I have a great analogy for what this currently looks like on the ground, but it will have to wait. I have been hearing about this miracle the NDIS for about 9 years and it’s been like a white light at the end of the tunnel. And on the downside, I’ve had pretty shitty Case Management who dragged their feet on applying for a Package of Funding from DHS because they said it would never be approved for payment. Therefore, the felt the success rate did not warrant their effort.

You know the answers you get for the questions you never ask? No! So you might as well ask. Is what I say!

Think of all the things you need and just ASK for it! I don’t think they will be advertising all the things that might be covered by the NDIS, because they will be trying to save money.  So I will suggest Networking & sharing information is going to be vital. Listen to what other users/consumers are applying for, you might be surprised. If it’s relevant for you apply for it also. And then tell your friends.

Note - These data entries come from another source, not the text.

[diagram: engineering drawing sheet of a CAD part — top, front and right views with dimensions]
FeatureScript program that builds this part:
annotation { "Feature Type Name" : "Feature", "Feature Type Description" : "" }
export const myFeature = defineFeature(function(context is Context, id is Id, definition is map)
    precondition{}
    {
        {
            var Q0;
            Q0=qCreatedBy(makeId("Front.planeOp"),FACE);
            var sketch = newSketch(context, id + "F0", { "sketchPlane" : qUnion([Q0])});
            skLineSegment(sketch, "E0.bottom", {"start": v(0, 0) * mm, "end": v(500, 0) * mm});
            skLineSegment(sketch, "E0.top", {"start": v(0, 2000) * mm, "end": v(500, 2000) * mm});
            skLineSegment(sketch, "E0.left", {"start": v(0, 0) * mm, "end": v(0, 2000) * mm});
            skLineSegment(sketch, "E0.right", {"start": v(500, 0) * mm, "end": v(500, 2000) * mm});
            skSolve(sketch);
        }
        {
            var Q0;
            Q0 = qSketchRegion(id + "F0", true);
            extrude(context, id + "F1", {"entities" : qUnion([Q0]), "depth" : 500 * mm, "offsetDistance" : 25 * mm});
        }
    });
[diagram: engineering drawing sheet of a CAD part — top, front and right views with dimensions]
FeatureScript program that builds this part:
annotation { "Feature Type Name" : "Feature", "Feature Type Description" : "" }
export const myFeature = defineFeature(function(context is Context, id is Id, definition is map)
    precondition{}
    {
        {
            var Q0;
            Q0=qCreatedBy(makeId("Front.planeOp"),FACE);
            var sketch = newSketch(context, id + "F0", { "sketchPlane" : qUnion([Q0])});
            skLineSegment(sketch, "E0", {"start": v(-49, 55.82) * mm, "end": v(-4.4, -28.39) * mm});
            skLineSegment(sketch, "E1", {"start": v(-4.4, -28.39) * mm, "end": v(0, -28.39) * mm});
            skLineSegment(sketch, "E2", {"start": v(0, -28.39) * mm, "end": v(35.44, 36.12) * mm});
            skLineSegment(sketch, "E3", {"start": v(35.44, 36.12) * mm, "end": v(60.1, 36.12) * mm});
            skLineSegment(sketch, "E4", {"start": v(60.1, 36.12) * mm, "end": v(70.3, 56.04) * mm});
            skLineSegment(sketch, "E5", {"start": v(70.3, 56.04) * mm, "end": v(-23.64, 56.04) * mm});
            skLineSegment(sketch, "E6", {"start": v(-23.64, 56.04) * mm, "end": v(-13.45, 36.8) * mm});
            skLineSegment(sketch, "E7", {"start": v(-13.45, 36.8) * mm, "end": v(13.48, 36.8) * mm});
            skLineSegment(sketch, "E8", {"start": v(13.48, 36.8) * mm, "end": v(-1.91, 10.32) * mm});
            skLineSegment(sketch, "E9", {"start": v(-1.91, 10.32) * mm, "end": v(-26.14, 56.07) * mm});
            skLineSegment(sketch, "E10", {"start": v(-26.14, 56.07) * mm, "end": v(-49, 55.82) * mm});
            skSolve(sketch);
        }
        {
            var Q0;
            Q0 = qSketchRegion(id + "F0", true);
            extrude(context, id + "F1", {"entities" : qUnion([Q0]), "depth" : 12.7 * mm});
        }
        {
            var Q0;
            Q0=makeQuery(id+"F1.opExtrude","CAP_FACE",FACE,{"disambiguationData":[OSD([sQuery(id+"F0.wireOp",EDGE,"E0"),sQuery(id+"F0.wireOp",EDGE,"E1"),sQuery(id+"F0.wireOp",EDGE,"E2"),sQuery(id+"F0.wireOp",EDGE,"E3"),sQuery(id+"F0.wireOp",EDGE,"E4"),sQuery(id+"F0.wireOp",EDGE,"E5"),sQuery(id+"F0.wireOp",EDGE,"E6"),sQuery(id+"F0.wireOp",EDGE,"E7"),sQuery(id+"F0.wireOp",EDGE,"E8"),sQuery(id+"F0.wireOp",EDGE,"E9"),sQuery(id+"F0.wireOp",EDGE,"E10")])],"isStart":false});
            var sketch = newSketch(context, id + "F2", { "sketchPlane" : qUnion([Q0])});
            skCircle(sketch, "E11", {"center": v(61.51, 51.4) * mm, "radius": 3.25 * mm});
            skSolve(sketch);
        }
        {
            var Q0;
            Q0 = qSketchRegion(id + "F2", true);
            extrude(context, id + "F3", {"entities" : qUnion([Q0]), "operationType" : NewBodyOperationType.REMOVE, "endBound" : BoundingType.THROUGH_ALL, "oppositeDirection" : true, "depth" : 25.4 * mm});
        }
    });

Lastly, I think there will be more control for us to choose who provides our services & sometimes competition is a good thing. It means those providers with bad history of poor case management will not survive.

To be continued for sure…

Piss or Blood

Published January 29, 2016 by helentastic67

Piss or blood 2

Piss or Blood

I recently, (again!) had another handover from one Case Manager to another.

She was a good Case Manager, but she had been dragging her feet a little on my “goals” and it became obvious when there was a ‘new’ Case Manger and that she had been looking for work closer to home because she had a young daughter in Day care and she traveled an hour or so daily to get into Melbourne…

I’m quite over the process of getting a new Case Manager. I like to befriend them so they better understand who I am and what I’m about, so they can appreciate how much I do for myself and the importance of what I do actually ask of them. I like to treat them like my friends because I do want the best from them.

Anyway, I digress – On the last meeting the outgoing Case Manager was busy checking her phone.

She explained, she was concerned for a call from their Day care provider.

And she used the term ‘Piss or Blood!’

I look at my new Case Manager, a young fellow whom I like already. He refers to me as his favourite client, so he gets a K.P.I. ‘tick’ already.

This “Piss or Blood” comment needed explaining, so it goes like this:

If she gets a call and her daughter has had an “accident” that requires a change of underwear in the scheme of things it’s not a big thing. If there’s blood, that’s more worrying. But this is not yet the point.

So, there was once a time I would speak to my mum every day.

I don’t have family close by and I live alone. When I didn’t live alone, my housemates did my head ‘in’ and despite the extra expense of living alone, the upside to living alone are many…. To be continued.

I now only call home if I want or need something or something has gone particularly badly and I need some reassurance of how to fix it, because by that stage maybe simple decisions are beyond me.

But that doesn’t mean I get a timely response. If I call, text, email, please don’t ignore me. I shouldn’t need to tell you why for you to prioritize how swiftly to respond. Just do.

If I’m having a really shitty day with my mental health, I may not call you. I may send a cheeky emoji to a person not remotely related to me because they will respond and I won’t feel like I’m going through the “Blood” alone and no one cares.

It’s a really ordinary feeling to feel you are alone in the world.